In his stump speeches, Obama frequently credits Clinton-era policies for the strong economy in the ’90s, arguing the country fared well under Clinton because he “understood what it takes for this economy.” “Nobody has a better grasp and understanding of the issues than this man,” Obama said at a June fundraiser in New York. – Clinton stars in new Obama ad

DON’T LOOK NOW, but the presidential election of 2012 has a shadow candidate standing in the background sending The Message the current occupant of the White House simply can’t. What a difference four years makes.

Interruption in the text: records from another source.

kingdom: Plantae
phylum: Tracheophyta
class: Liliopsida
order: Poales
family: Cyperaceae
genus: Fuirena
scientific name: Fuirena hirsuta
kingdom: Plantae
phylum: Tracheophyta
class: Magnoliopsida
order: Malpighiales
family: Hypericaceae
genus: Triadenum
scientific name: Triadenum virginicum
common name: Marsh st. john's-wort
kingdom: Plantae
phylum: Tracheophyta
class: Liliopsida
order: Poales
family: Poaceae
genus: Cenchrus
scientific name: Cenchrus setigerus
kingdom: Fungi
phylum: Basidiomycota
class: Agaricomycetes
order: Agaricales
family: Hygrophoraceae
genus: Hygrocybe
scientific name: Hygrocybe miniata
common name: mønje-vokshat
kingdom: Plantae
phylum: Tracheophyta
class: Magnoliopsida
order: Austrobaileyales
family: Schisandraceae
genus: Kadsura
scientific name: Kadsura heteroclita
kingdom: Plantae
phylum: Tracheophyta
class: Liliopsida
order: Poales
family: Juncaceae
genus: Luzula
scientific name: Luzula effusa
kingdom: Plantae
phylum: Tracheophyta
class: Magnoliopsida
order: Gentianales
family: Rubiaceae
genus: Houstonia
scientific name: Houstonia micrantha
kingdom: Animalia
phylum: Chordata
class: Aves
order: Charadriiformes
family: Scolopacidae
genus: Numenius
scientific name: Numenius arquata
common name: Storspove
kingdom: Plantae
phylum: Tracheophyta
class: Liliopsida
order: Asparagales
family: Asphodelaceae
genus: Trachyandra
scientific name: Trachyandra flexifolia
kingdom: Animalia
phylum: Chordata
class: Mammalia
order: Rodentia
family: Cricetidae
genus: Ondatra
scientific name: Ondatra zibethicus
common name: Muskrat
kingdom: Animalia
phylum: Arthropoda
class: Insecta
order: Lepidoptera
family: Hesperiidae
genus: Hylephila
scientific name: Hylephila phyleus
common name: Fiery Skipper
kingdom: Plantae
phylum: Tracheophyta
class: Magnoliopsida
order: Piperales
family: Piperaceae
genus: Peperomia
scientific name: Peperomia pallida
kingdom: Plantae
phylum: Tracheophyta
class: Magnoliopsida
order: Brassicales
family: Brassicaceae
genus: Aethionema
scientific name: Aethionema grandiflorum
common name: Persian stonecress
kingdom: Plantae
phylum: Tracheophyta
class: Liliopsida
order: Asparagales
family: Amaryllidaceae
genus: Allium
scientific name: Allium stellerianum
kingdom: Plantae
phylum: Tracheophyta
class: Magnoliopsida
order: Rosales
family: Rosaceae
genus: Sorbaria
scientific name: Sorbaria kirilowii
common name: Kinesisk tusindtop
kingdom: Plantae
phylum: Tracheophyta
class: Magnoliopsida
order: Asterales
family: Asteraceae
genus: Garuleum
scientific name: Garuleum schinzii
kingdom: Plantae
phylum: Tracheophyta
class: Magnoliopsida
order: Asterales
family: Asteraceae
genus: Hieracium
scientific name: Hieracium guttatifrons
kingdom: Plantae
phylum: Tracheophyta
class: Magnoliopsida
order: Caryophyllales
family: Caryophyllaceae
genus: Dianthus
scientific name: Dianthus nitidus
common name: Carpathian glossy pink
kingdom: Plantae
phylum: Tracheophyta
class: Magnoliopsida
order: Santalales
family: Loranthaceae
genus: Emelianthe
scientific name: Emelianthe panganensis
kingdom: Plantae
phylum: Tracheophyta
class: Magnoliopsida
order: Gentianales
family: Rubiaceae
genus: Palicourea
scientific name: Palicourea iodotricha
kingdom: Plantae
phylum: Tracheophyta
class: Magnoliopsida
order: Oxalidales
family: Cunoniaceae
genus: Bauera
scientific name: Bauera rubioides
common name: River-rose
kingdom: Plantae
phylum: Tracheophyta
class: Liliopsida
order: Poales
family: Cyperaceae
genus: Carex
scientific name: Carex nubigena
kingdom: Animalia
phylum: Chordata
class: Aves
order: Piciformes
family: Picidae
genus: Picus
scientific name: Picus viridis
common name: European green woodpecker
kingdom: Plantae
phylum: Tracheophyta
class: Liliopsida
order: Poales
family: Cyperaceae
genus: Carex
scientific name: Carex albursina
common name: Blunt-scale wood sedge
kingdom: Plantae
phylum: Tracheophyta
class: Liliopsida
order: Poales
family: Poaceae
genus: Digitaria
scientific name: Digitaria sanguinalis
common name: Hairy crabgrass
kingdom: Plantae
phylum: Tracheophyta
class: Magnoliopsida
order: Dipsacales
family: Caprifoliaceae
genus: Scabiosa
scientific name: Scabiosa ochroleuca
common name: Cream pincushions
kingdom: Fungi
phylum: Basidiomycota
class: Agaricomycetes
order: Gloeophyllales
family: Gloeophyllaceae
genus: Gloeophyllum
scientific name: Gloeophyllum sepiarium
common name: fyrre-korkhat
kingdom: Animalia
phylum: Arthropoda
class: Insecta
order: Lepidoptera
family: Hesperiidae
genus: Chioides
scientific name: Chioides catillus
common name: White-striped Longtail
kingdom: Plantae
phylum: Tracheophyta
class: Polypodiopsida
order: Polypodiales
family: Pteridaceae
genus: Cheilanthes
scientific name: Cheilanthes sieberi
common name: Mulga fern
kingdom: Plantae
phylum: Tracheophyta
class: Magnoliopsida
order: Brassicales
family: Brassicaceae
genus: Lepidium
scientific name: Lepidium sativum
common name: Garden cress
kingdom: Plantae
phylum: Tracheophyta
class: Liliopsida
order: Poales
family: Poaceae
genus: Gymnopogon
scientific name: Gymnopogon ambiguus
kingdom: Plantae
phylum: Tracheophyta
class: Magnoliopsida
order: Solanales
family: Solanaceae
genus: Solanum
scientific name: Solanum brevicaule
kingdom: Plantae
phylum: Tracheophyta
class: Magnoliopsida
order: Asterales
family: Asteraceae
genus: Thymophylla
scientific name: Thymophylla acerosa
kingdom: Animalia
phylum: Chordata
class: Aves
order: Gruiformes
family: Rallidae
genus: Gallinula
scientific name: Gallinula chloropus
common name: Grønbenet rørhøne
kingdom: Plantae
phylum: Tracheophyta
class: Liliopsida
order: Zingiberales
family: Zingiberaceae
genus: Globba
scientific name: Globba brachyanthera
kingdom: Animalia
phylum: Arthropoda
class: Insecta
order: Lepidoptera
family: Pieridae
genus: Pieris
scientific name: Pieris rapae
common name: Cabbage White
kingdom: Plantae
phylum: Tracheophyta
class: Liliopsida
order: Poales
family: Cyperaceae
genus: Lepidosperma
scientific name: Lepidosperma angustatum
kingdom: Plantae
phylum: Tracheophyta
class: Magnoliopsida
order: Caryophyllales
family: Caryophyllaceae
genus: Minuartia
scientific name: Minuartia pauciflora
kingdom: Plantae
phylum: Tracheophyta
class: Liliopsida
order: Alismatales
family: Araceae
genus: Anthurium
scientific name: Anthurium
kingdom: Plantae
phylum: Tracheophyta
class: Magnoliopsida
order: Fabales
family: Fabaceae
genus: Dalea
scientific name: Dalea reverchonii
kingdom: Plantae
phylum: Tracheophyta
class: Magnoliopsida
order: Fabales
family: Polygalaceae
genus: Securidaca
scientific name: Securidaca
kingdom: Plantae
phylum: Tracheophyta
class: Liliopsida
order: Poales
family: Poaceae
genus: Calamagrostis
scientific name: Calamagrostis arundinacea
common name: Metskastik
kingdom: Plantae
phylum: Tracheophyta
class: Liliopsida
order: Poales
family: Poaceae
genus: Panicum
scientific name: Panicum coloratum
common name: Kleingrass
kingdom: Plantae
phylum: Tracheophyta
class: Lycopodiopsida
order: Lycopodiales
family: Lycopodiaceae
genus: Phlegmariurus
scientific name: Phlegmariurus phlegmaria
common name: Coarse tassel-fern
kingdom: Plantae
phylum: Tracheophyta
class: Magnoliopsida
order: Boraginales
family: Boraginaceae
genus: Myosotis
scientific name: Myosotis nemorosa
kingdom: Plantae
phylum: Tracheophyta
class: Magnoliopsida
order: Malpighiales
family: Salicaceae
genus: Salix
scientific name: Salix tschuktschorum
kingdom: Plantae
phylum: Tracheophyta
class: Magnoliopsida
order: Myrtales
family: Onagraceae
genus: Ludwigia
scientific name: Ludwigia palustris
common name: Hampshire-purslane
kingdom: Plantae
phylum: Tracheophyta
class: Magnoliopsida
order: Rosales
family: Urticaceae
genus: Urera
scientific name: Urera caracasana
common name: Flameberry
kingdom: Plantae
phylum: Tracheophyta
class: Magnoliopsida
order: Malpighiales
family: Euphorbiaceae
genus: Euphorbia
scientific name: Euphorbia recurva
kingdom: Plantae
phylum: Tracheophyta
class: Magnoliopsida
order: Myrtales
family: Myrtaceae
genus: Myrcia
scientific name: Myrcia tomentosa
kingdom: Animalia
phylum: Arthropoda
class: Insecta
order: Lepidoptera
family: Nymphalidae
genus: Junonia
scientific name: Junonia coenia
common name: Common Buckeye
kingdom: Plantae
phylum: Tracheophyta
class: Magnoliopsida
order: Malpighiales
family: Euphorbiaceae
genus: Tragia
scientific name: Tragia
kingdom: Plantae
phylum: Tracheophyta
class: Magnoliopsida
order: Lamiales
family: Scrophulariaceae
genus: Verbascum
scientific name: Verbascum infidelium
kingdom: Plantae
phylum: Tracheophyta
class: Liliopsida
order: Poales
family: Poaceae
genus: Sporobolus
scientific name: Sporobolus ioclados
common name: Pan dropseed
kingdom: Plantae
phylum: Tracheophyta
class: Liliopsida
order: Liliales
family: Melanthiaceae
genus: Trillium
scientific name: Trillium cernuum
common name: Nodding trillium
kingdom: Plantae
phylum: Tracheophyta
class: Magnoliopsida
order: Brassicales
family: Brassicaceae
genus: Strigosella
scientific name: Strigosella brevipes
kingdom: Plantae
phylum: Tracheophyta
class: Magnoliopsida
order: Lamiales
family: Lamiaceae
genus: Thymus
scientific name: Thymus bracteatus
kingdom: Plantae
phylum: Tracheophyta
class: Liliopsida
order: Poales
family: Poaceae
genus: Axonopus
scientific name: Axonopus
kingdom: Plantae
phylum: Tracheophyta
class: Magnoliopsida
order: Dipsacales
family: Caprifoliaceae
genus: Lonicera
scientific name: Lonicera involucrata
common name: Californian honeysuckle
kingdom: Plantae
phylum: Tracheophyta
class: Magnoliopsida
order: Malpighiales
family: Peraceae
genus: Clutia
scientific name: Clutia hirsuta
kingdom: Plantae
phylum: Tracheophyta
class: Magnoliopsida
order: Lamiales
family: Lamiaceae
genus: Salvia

As Mitt Romney prepares to make his case amid the Todd Akin furor, Pres. Obama has enlisted the ultimate Democratic economic weapon to rebut the Republican lines, because after four years Barack Obama still doesn’t have the economic patter down himself. Without Clinton’s voice and a record that backs his message up, because Pres. Obama hasn’t been able to turn around what he inherited and what he faced from Republicans, let alone articulate a Democratic economic message that sings, it’s up to William Jefferson Clinton to do the job he can’t.

When Barack Obama was campaigning for the presidency he invoked Ronald Reagan in ways that never included equal laudatory comments about Bill Clinton. That omission is now in history’s rear view mirror.

The neoliberal father of Barack Obama, whom liberals like me loved even if his policies weren’t progressive, Bill Clinton showed a way out after 12 years of humiliating defeats at the hands of Reagan and his disciples. After Carter, Mondale and Dukakis, winning was all. It was a different era, before new-media, social media and activism made the smallest groups visible via YouTube. Long before the fall out that came after the 20th century fell off, back in the 90s the middle class soared and spent like it was never going to end. We had no idea what a drunken Republican on an economic bender could do. George W. Bush educated us quickly and we’re still hungover from it and so is Pres. Obama.

The luck of William Jefferson Clinton is that he was at the right place at the right time in history and had the brains to bend the economic winds of the times to the country’s great benefit and his, which leaves the Clinton economic era something Americans remember fondly as the good old days. That Mr. Clinton himself long ago admitted his mistakes in aiding the banking and housing mafias that caused the financial upheaval is proof even our smartest politicians didn’t consider the corrupting nature of power when bankrolled.

What has been forgotten since Roosevelt is remarkable.

But long before Pres. Clinton became the Democrat Barack Obama couldn’t win without, not only did candidate Obama invoke Reagan…

“I think Ronald Reagan changed the trajectory of America in a way that, you know, Richard Nixon did not and in a way that Bill Clinton did not.”

…but he also learned that the policies of deregulation that started in the ’80s under Ronald Reagan has led us to where we are today, which require fighting back against.

In my book, the chapter entitled “Blaming Bill,” I quote Rep. Barney Frank’s piece on what Obama is admitting he’s facing today, which eloquently stated what now Pres. Obama has come to finally learn.

This brings me to my particular concern with Senator Obama’s vehement disassociation of himself and those he seeks to represent from “the fights of the nineties.” I am very proud of many of the fights I engaged in in the nineties, as well as the eighties and before. Senator Obama also bemoans the “same bitter partisanship” of that period and appears to me to be again somewhat critical of those of us who he believes to have been engaged in it.

I agree that it would have been better not to have had to fight over some of the issues that occupied us in the nineties. But there would have been only one way to avoid them — and that would have been to give up. More importantly, the only way I can think of to avoid “refighting the same fights we had in the 1990’s”, to quote Senator Obama, is to let our opponents win these fights without a struggle.

Barack Obama was untried, untested and inexperienced when he landed in the White House. Four years has made him appreciate, not only what partisan warfare can block, but also what a fellow Democratic president overcame to conquer.

“It only works if there’s a strong middle class.” – Pres. Bill Clinton

And therein lies the rub, because neither Democrats nor Republicans today have provided a blue print for bringing back the middle class, which depends on blue collar jobs that provide a living wage, not just a minimum wage, to quote one of the fiercest critics of Pres. Obama, Tavis Smiley.

There are few Democrats today that represent what could actually bring the middle class back; one is Sherrod Brown, the other is Elizabeth Warren. Unfortunately, not even with the help of Bernie Sanders is there a large enough coalition in Congress to battle the bankrolled Wall Street politicians that hold all the power in Washington, where the president now has to be the spokesperson for the moneyed class or lose his White House privileges.